The Richard & Judy Book Club Reader Popular Texts and the Practices of Reading

By Helen Cousins, Jenni Ramone Copyright 2011
    224 Pages
    by Routledge

    224 Pages
    by Routledge

    In January 2004, daytime television presenters Richard Madeley and Judy Finnigan launched their book club and sparked debate about the way people in Britain, from the general reader to publishers to the literati, thought about books and reading. The Richard & Judy Book Club Reader brings together historians of the book, literature scholars, and specialists in media and cultural studies to examine the effect of the club on reading practices and the publishing and promotion of books. Beginning with an analysis of the book club's history and its ongoing development in relation to other reading groups worldwide including Oprah's, the editors consider issues of book marketing and genre. Further chapters explore the effects of the mass-broadcast celebrity book club on society, literature and its marketing, and popular culture. Contributors ask how readers discuss books, judge value and make choices. The collection addresses questions of authorship, authority and canon in texts connected by theme or genre including the postcolonial exotic, disability and representations of the body, food books, and domesticity. In addition, book club author Andrew Smith shares his experiences in a fascinating interview.

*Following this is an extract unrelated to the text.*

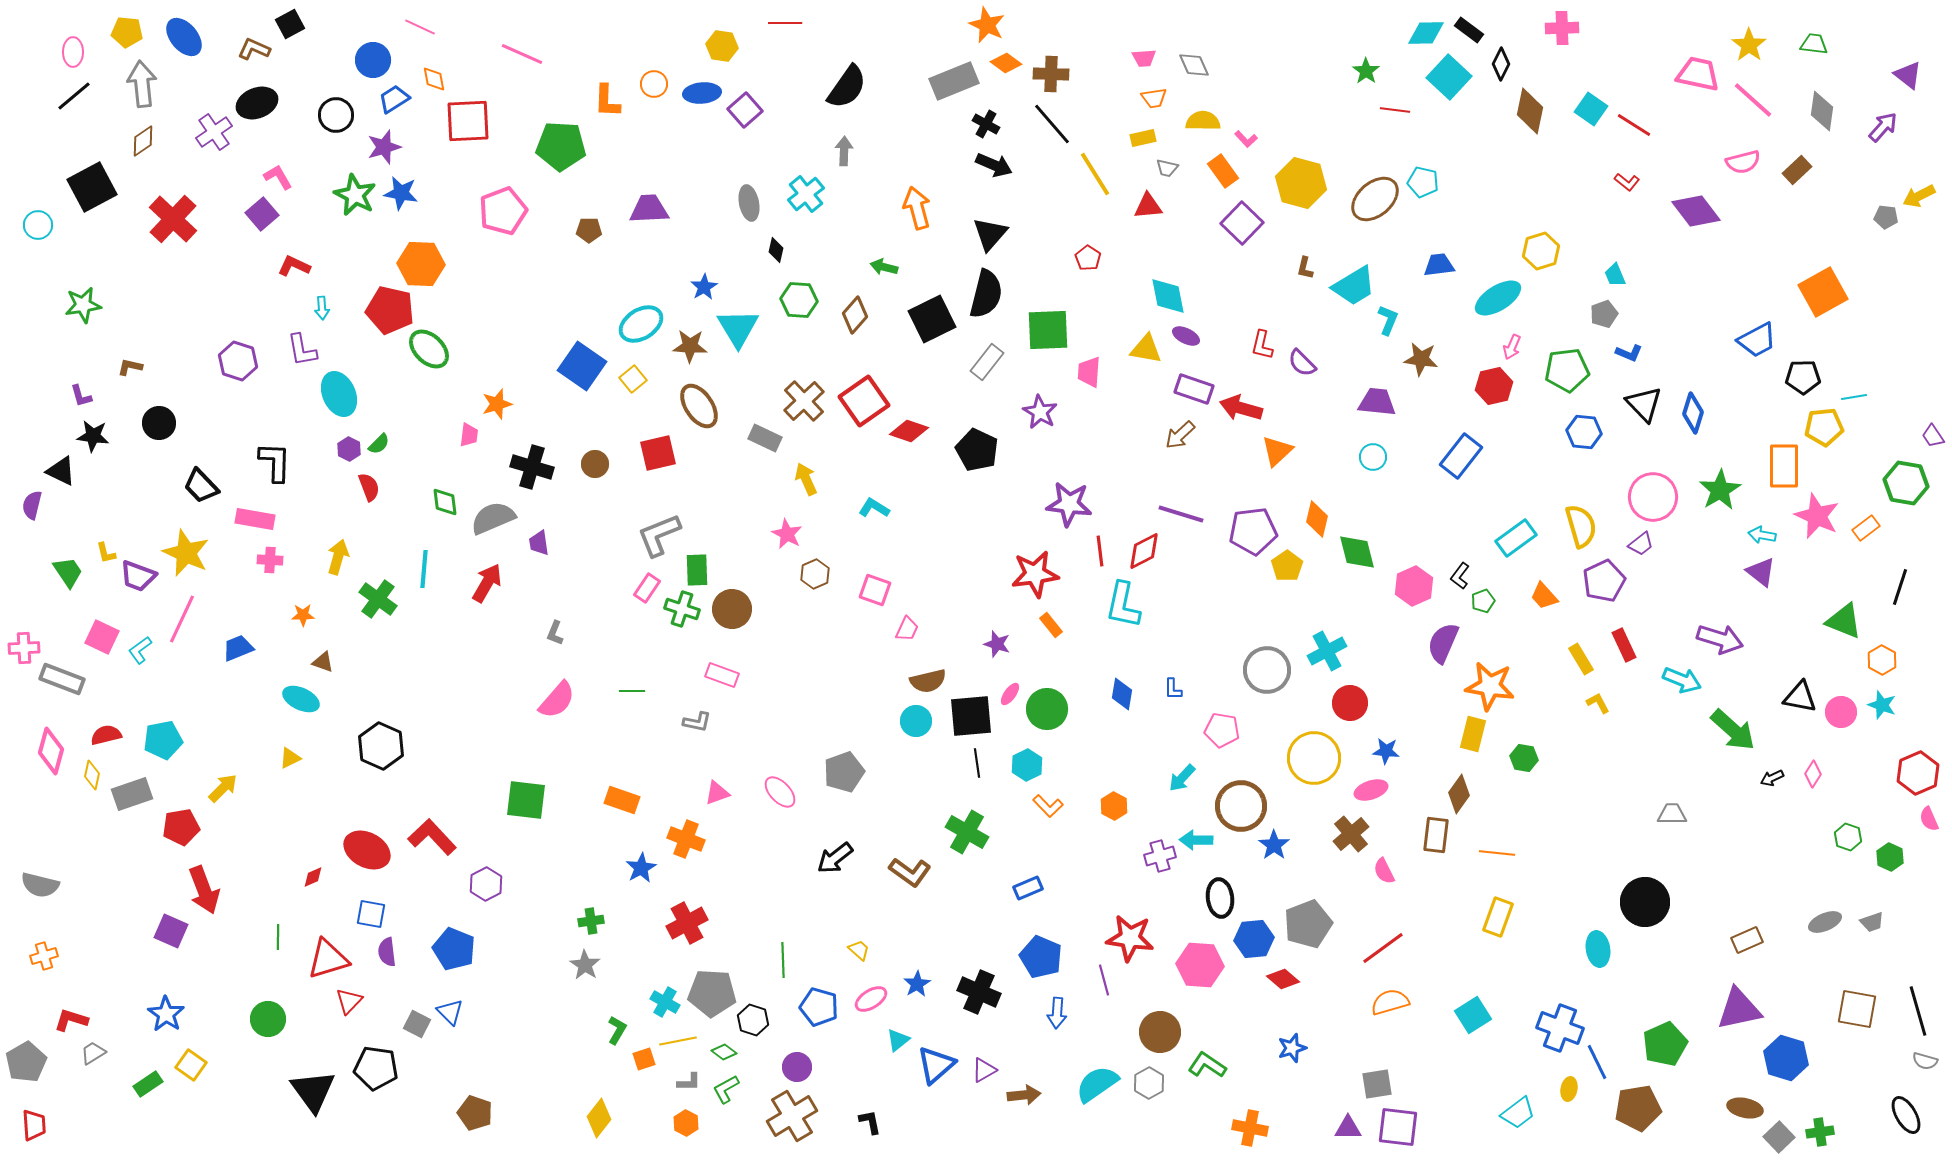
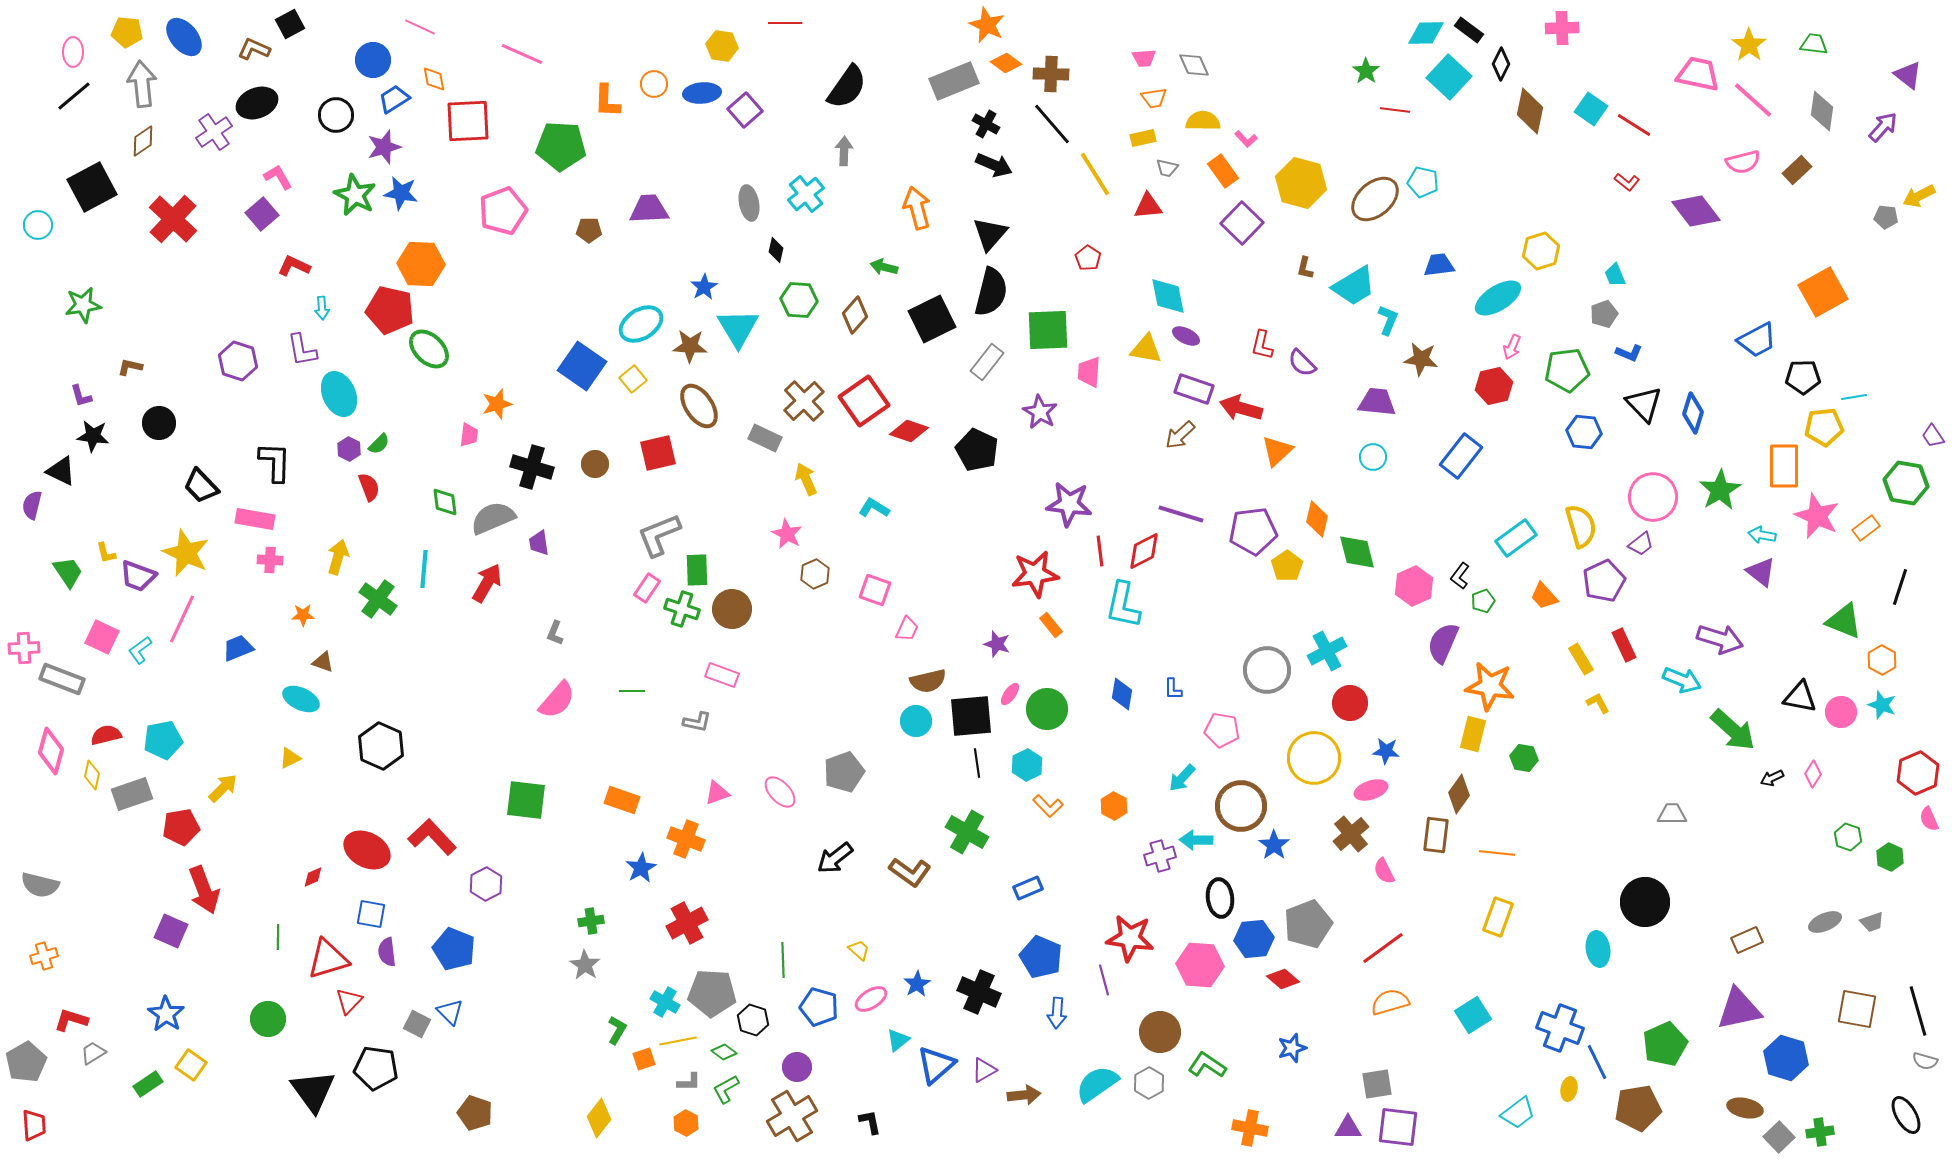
black semicircle at (986, 294): moved 5 px right, 2 px up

    Contents: Introduction: on readers and reading, Jenni Ramone and Helen Cousins; Part 1 The Richard & Judy Book Club Readers: Suspicious minds: Richard & Judy's Book Club and its resistant readers, Danielle Fuller and DeNel Rehberg Sedo; Entertainment media, risk and the experience commodity, Nickianne Moody; Different spaces, same old stories? On being a reader in the Richard & Judy Book Club, Alex Kendall and Julian McDougall; Richard and Judy behind bars, Jenny Hartley. Part 2 Reading the Richard & Judy Book Club Selections: You can't judge a book by its coverage: the body that writes and the television book club, Kerry Myler; 'Not the normal kind of chicklit'? Richard & Judy and the feminised middlebrow, Beth Driscoll; The roles of the storytellers: Richard and Judy read The Jane Austen Book Club, Jenni Ramone; A good authentic read: exoticism in the postcolonial novels of the Richard & Judy Book Club, Helen Cousins; The delicious side of the story: culinary writing, cultural contexts and the club, Lorna Piatti-Farnell. Part 3 After The Richard & Judy Book Club: 'What really counts is the story': interview with Andrew Smith, author of Moondust (February 10, 2010), Jenni Ramone; Ten of thousands: the TV book club, Helen Cousins; Appendix; Index.

    Biography

    Jenni Ramone and Helen Cousins are both senior lecturers in English at Newman University College, UK.